Directions: Return, unchanged and line for line, the stretch of the material below from the line containing "Skapa bevakning" through the line containing "Till försäljning i 20 dagar".

[Material supplied — start]

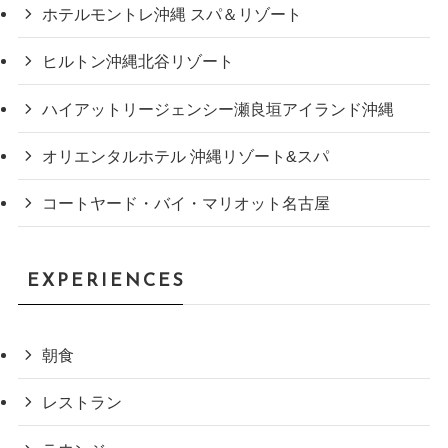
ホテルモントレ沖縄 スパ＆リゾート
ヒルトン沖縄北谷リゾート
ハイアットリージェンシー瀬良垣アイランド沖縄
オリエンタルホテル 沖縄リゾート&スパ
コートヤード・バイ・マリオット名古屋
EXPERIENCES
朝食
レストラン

[Material supplied — finish]
[Material supplied — start]

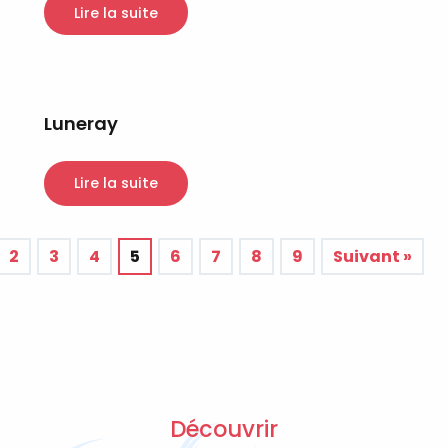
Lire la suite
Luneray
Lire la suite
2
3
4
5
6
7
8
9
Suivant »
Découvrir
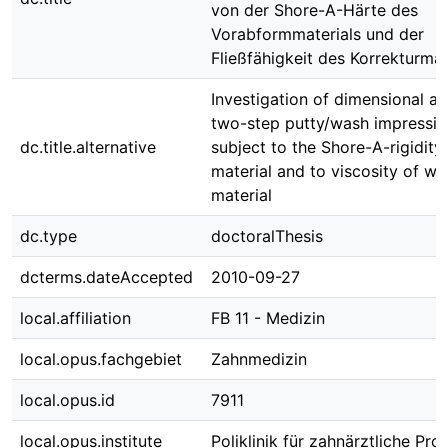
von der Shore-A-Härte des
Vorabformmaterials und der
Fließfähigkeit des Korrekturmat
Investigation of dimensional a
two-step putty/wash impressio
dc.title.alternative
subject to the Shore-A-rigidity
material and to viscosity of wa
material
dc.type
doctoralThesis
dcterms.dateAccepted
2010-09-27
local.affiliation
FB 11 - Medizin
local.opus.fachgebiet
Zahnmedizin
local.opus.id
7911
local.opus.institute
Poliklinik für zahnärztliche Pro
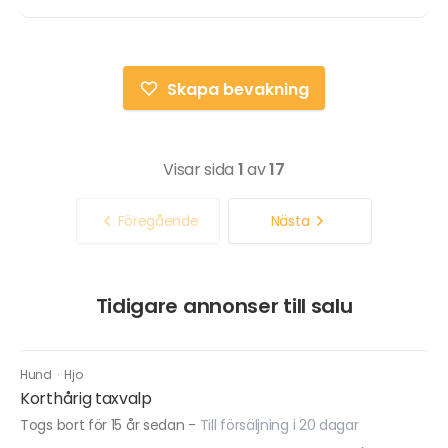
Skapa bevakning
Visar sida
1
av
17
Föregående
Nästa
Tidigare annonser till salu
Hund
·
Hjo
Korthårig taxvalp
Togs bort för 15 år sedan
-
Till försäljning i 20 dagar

[Material supplied — finish]

Task answer:
Skapa bevakning
Visar sida
1
av
17
Föregående
Nästa
Tidigare annonser till salu
Hund
·
Hjo
Korthårig taxvalp
Togs bort för 15 år sedan
-
Till försäljning i 20 dagar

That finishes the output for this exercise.